• **What is being asked**
Up to and including the line with "394 251 10266", restate the records below word for word, beginning with their first line.

--- Records for this exercise Enclosed Below ---

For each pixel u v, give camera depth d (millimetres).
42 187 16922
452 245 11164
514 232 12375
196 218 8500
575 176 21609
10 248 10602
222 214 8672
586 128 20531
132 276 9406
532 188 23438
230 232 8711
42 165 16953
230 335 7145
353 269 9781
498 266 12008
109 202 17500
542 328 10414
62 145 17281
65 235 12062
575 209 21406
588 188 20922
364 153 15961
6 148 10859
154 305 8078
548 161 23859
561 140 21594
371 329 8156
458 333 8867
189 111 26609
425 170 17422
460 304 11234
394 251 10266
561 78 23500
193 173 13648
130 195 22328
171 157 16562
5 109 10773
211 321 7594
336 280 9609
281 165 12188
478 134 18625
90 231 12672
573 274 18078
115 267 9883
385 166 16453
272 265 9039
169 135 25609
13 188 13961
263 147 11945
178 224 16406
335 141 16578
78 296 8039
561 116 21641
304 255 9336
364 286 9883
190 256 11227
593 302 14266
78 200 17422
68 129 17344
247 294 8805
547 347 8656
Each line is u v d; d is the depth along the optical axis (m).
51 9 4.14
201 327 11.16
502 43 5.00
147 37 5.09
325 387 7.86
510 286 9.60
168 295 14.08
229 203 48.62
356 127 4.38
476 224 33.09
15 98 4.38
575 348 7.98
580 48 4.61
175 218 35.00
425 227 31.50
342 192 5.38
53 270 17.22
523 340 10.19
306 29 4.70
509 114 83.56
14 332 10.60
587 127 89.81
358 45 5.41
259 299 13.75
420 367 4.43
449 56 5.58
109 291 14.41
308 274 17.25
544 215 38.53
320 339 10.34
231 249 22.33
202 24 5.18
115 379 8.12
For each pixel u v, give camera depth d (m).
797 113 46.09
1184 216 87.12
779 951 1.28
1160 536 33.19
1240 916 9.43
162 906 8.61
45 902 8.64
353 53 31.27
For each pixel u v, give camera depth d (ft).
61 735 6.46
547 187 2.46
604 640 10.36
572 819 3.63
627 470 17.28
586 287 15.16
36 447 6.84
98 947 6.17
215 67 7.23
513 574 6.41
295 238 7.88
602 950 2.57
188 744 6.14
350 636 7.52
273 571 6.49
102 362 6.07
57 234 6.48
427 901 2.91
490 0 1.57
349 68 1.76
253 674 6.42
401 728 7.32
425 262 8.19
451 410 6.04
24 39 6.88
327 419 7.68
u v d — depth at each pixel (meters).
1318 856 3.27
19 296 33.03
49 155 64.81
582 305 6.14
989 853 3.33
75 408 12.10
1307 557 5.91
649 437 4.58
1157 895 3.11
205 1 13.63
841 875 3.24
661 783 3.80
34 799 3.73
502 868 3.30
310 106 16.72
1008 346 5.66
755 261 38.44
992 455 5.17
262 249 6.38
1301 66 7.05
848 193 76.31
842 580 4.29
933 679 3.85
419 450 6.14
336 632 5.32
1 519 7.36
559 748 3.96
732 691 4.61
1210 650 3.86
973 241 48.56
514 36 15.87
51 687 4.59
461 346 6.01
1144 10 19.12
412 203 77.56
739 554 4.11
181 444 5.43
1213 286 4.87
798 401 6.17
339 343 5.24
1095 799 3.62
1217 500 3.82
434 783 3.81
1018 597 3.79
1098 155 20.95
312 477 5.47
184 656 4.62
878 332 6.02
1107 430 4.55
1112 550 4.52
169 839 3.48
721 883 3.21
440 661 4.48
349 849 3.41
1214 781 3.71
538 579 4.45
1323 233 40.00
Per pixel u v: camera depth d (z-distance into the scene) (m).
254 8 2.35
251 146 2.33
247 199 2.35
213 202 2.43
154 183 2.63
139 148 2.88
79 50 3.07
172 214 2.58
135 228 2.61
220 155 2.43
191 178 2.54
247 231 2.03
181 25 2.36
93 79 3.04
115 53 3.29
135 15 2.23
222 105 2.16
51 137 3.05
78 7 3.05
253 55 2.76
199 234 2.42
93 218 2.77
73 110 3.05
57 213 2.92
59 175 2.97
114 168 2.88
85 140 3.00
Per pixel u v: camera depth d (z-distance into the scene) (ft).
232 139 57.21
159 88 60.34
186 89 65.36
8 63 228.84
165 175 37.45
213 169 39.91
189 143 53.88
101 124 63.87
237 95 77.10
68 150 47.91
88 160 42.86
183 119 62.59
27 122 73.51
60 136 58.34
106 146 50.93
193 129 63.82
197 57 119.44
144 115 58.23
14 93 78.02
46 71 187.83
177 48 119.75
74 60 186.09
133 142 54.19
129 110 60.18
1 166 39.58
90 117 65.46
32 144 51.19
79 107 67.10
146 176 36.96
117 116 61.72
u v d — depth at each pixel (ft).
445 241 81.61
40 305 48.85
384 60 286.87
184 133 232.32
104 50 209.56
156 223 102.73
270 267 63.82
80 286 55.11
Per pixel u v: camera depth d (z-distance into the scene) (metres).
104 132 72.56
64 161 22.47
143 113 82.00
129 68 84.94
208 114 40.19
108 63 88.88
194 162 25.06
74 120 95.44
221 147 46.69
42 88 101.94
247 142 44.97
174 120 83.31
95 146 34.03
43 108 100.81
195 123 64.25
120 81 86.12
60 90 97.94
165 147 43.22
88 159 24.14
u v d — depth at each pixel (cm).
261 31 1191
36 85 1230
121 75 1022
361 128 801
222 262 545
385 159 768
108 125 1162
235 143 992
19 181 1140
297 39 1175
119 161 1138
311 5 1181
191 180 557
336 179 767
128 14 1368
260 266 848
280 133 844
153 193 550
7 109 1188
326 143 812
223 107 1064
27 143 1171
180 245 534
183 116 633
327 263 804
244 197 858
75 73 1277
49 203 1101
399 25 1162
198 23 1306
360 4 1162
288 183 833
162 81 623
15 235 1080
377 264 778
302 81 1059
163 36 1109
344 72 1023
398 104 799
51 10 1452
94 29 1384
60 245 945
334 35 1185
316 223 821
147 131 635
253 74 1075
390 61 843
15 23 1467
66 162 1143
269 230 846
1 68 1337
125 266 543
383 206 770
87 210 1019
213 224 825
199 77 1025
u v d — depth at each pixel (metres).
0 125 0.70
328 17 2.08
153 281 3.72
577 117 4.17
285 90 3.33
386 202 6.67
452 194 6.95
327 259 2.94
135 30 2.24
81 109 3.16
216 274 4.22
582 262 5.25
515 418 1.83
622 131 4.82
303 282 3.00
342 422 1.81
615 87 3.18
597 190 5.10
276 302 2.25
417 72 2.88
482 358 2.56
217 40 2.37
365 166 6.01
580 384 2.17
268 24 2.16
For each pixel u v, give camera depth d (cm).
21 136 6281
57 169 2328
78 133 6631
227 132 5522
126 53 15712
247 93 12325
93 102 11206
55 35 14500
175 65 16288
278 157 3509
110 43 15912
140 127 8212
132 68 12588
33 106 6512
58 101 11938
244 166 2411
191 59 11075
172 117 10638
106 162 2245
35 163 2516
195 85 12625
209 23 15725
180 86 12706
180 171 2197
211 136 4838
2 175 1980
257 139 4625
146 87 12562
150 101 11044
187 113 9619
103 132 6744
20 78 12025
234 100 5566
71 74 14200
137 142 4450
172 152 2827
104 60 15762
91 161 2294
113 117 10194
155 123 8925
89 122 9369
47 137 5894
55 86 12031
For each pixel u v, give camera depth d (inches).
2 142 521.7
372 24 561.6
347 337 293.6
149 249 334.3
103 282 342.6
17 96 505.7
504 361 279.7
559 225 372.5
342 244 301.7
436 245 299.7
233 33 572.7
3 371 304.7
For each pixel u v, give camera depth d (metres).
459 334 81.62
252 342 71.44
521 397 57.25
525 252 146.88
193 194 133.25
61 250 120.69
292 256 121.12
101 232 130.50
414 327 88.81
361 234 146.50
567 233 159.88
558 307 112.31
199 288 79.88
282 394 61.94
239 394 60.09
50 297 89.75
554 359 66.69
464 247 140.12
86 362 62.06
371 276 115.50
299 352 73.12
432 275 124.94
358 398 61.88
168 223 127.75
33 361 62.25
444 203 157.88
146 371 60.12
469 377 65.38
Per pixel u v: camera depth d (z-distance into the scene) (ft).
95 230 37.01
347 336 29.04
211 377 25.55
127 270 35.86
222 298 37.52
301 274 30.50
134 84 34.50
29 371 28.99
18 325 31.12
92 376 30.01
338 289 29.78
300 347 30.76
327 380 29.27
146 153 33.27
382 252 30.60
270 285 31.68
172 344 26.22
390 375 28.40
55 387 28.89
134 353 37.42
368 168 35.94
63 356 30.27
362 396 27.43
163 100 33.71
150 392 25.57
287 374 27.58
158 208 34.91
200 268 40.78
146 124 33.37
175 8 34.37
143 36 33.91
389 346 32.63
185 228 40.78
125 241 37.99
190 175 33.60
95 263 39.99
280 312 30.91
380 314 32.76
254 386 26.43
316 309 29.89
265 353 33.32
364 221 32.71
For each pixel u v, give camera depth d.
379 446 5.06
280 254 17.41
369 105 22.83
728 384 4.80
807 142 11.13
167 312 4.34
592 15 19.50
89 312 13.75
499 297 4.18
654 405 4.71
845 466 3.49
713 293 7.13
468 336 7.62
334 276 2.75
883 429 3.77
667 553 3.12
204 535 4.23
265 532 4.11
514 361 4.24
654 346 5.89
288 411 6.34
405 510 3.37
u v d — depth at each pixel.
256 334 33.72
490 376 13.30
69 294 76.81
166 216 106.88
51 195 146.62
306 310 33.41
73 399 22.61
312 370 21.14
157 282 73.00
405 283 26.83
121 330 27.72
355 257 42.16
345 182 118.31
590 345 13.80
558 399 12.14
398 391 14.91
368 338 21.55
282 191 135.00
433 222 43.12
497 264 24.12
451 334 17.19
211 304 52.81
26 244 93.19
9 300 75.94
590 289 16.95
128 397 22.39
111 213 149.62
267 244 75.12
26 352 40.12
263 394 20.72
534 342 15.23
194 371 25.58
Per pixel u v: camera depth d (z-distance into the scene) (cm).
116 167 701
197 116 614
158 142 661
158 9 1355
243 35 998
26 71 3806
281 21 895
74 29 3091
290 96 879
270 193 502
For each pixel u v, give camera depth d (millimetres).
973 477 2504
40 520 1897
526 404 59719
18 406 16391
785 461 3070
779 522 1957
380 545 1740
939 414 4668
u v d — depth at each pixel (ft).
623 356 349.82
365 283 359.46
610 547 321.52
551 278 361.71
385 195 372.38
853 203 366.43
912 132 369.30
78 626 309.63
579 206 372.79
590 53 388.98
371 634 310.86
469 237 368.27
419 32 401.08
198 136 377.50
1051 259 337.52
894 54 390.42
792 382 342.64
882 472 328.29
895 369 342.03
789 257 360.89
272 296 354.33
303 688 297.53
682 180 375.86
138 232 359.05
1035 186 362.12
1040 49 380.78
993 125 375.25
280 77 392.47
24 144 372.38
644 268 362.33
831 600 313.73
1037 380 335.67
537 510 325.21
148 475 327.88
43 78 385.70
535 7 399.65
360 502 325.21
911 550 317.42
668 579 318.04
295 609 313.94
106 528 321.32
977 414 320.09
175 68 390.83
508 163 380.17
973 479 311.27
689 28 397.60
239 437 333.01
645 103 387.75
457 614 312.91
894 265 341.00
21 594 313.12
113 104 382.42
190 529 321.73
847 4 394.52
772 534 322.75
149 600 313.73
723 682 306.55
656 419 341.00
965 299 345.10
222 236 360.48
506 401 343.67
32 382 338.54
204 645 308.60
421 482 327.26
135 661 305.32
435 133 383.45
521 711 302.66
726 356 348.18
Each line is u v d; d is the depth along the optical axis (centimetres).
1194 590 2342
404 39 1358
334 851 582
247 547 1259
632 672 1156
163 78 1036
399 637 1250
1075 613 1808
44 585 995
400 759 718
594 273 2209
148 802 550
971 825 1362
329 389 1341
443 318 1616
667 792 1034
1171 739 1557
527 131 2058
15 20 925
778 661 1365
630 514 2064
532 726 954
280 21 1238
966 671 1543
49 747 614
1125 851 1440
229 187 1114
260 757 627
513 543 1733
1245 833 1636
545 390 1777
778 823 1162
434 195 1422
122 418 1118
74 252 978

--- End of Enclosed Records for this exercise ---

• **Task answer**
For each pixel u v, give camera depth d (millimetres).
42 187 16922
452 245 11164
514 232 12375
196 218 8500
575 176 21609
10 248 10602
222 214 8672
586 128 20531
132 276 9406
532 188 23438
230 232 8711
42 165 16953
230 335 7145
353 269 9781
498 266 12008
109 202 17500
542 328 10414
62 145 17281
65 235 12062
575 209 21406
588 188 20922
364 153 15961
6 148 10859
154 305 8078
548 161 23859
561 140 21594
371 329 8156
458 333 8867
189 111 26609
425 170 17422
460 304 11234
394 251 10266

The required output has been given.